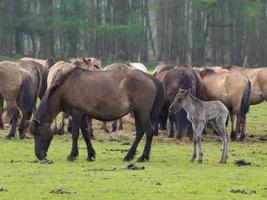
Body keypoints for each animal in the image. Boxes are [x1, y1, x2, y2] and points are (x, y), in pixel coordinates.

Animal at [29, 64, 163, 162]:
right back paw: (128, 156)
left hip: (143, 112)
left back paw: (143, 157)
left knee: (148, 131)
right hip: (136, 112)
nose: (39, 156)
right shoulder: (82, 115)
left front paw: (72, 155)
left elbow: (75, 134)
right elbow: (86, 134)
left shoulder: (76, 114)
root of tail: (150, 78)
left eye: (38, 133)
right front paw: (90, 155)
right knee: (140, 132)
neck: (67, 87)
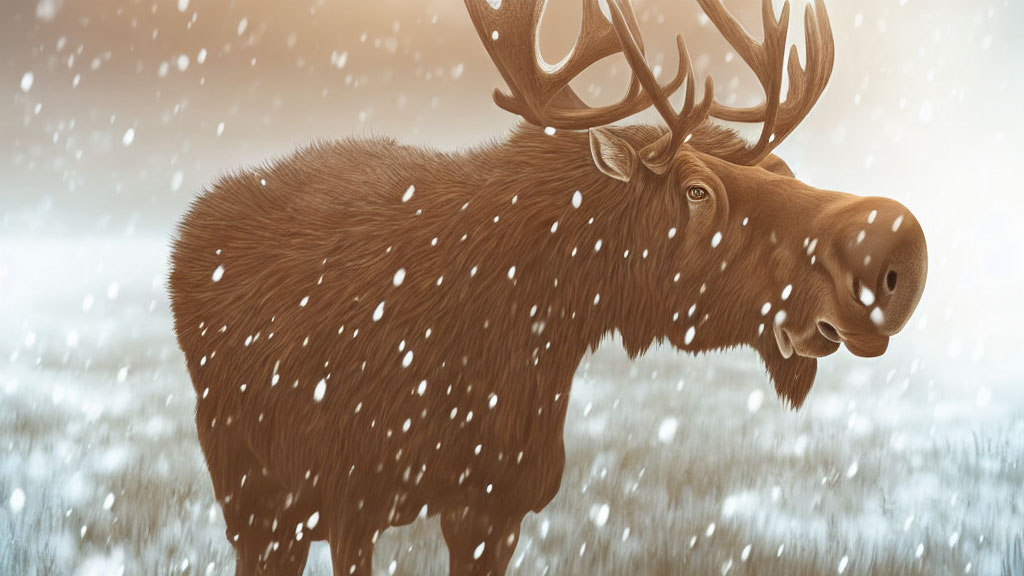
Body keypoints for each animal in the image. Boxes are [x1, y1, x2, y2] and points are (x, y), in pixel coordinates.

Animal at [167, 1, 929, 573]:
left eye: (781, 168)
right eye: (696, 190)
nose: (897, 248)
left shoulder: (497, 505)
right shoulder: (350, 498)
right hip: (250, 490)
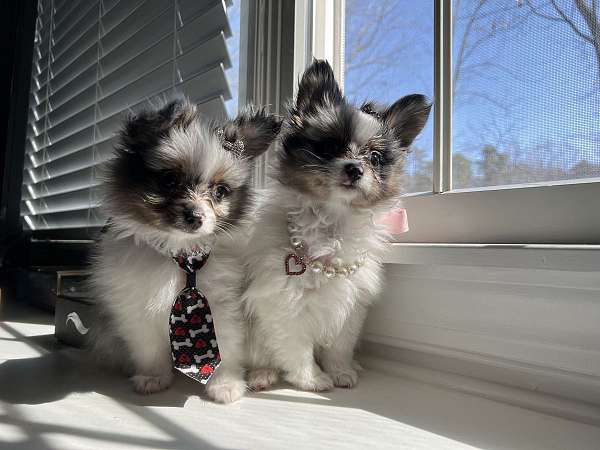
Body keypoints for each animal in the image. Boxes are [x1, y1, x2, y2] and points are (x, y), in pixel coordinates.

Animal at [91, 97, 282, 400]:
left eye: (220, 191)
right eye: (169, 180)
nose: (196, 217)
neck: (183, 255)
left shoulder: (224, 307)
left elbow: (226, 347)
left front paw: (225, 385)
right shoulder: (138, 309)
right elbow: (149, 348)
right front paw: (153, 378)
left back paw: (262, 375)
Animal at [244, 59, 432, 390]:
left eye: (374, 158)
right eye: (330, 148)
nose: (355, 168)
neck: (333, 222)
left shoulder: (350, 304)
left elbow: (340, 345)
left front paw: (340, 370)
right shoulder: (283, 305)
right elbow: (296, 348)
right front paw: (312, 379)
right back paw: (262, 374)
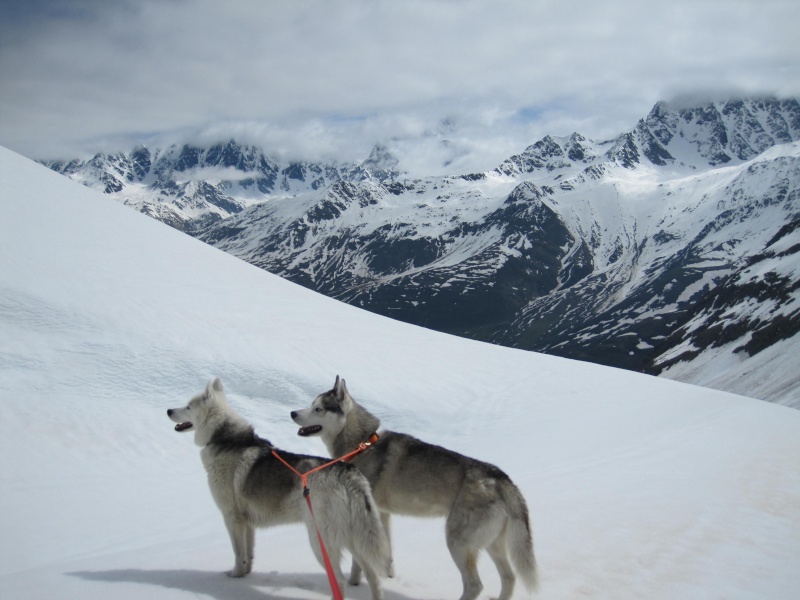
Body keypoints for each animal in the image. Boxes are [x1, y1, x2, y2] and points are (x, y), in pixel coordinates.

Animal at [169, 378, 390, 596]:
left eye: (188, 406)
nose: (169, 410)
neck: (223, 438)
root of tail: (348, 473)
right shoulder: (247, 523)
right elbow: (248, 555)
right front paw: (246, 575)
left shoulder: (232, 518)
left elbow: (238, 554)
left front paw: (235, 576)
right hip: (355, 540)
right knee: (374, 578)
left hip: (322, 541)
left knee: (340, 582)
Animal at [290, 378, 540, 596]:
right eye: (311, 404)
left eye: (319, 408)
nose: (293, 413)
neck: (361, 445)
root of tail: (502, 479)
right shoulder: (382, 514)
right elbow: (386, 553)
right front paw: (384, 576)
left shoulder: (366, 512)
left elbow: (359, 560)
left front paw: (354, 583)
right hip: (492, 544)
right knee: (509, 578)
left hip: (458, 541)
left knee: (475, 585)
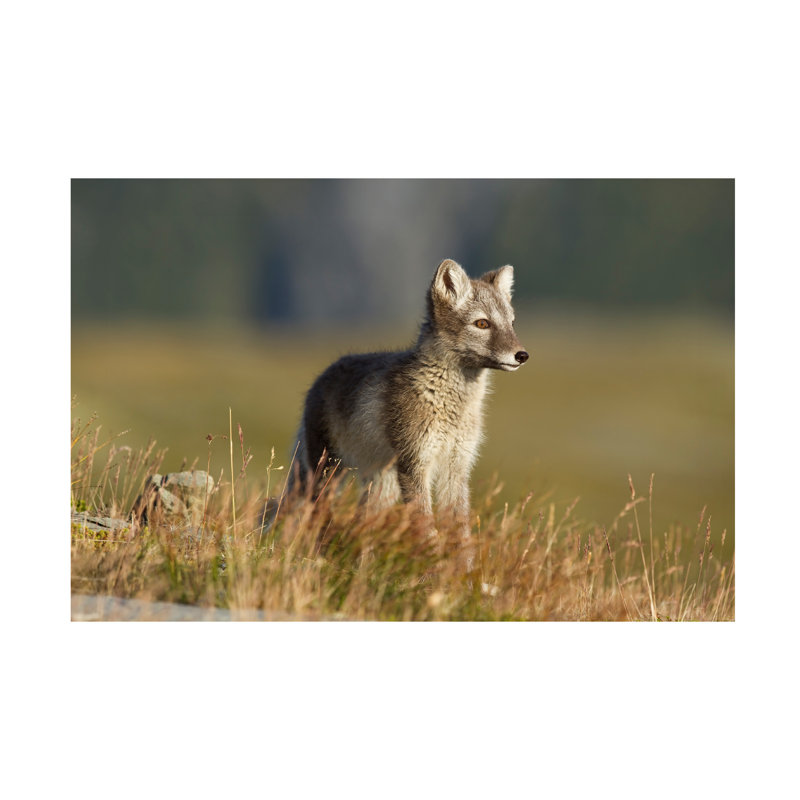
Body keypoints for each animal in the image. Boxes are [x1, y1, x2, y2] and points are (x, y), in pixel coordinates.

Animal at [287, 258, 529, 567]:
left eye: (511, 323)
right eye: (482, 324)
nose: (522, 355)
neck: (448, 404)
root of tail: (320, 378)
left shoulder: (457, 467)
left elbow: (460, 535)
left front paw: (463, 576)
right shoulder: (415, 463)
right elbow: (427, 530)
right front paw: (434, 571)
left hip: (381, 484)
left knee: (361, 523)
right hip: (328, 474)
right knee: (316, 517)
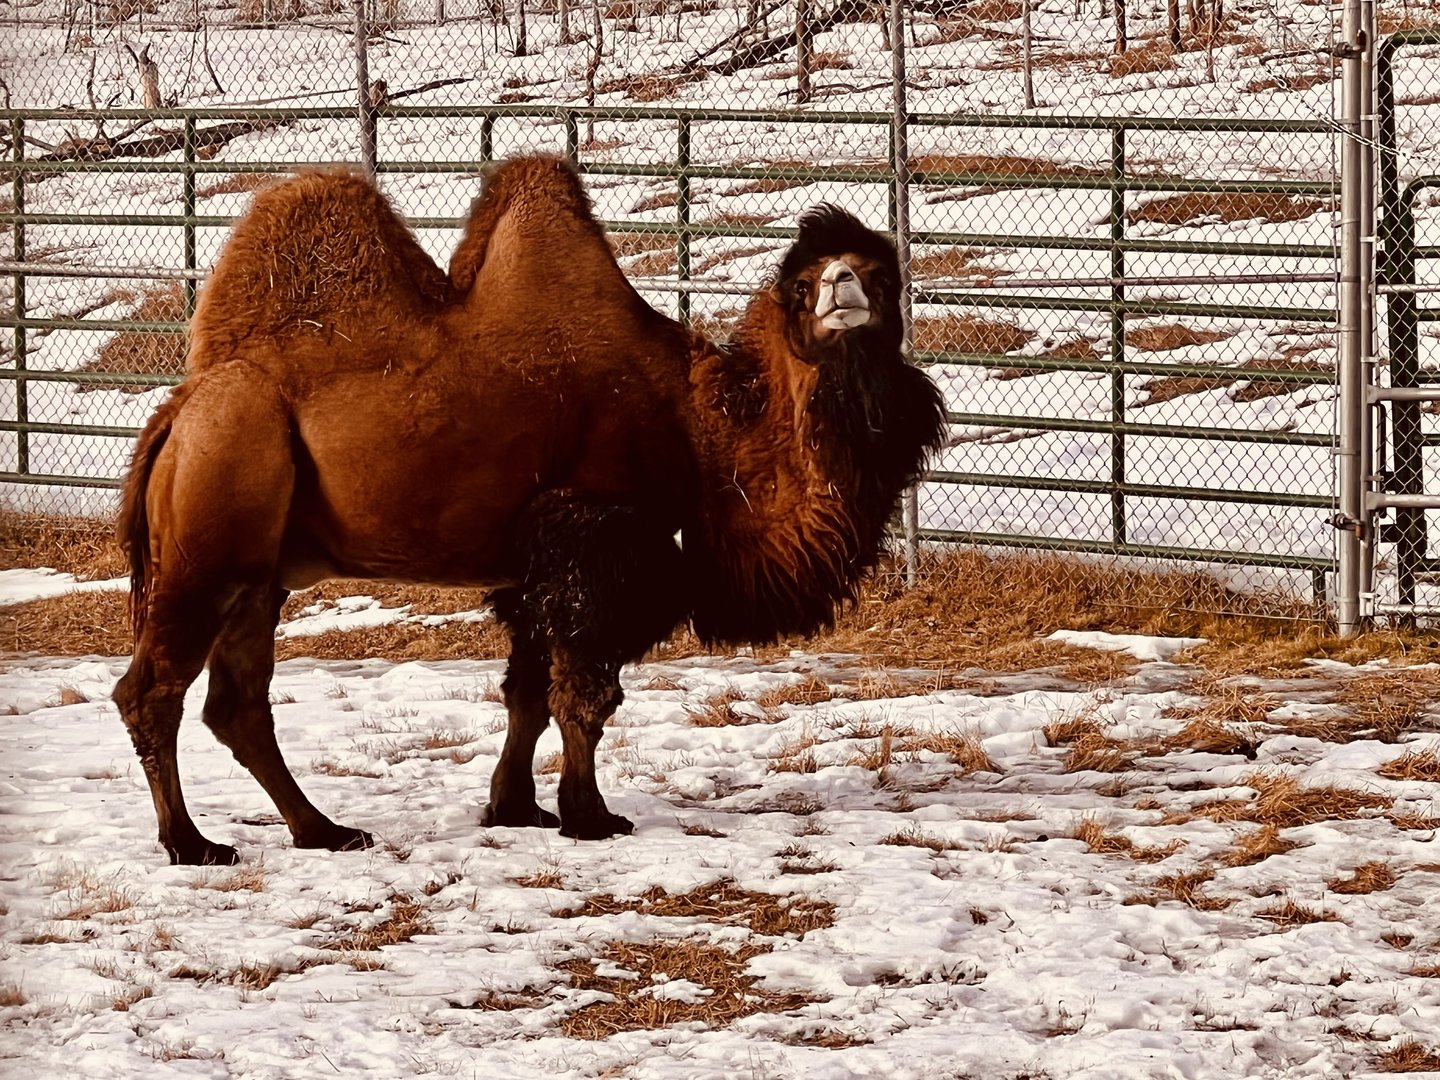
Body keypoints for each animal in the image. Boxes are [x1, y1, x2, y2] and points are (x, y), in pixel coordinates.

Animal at [113, 156, 948, 865]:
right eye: (803, 284)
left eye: (882, 275)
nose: (844, 286)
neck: (699, 423)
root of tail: (174, 416)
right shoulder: (599, 536)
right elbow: (584, 694)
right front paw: (591, 815)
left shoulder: (531, 565)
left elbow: (526, 693)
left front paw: (515, 809)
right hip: (210, 533)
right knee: (152, 692)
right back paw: (191, 843)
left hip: (260, 574)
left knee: (238, 704)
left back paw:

» **AIM OF THE EXERCISE**: Beginning with the first line of the records above, extract each line exactly through the line that holds "left shoulder: (350, 304)", both ends included. Omit pictures.

» **TASK OUTPUT**:
Body keypoints for each animal in the image. Boxes are [x1, y1, x2, y2] and points are (x, y), in pixel coordinates.

Animal at [29, 64, 163, 162]:
right back paw: (128, 156)
left hip: (143, 112)
left back paw: (143, 157)
left knee: (148, 131)
right hip: (136, 112)
nose: (39, 156)
right shoulder: (82, 115)
left front paw: (72, 155)
left elbow: (75, 134)
right elbow: (86, 134)
left shoulder: (76, 114)
root of tail: (150, 78)
left eye: (38, 133)
right front paw: (90, 155)
right knee: (140, 132)
neck: (67, 87)
Body keypoints for each animal in the image. Boxes are [x1, y1, x2, y2] and points are (x, y), in pixel coordinates.

Animal at [167, 1, 929, 573]:
left eye: (781, 168)
right eye: (696, 190)
nose: (897, 248)
left shoulder: (497, 505)
right shoulder: (350, 498)
right hip: (250, 490)
Body keypoints for each animal in the image. Boxes are [x1, y1, x2, y2] and points are (x, y), in pixel coordinates.

Animal at [91, 97, 282, 400]:
left eye: (220, 191)
right eye: (169, 180)
nose: (196, 217)
neck: (183, 255)
left shoulder: (224, 307)
left elbow: (226, 347)
left front paw: (225, 385)
right shoulder: (138, 309)
right elbow: (149, 348)
right front paw: (153, 378)
left back paw: (262, 375)
Animal at [244, 59, 432, 390]:
left eye: (374, 158)
right eye: (330, 148)
nose: (355, 168)
neck: (333, 222)
left shoulder: (350, 304)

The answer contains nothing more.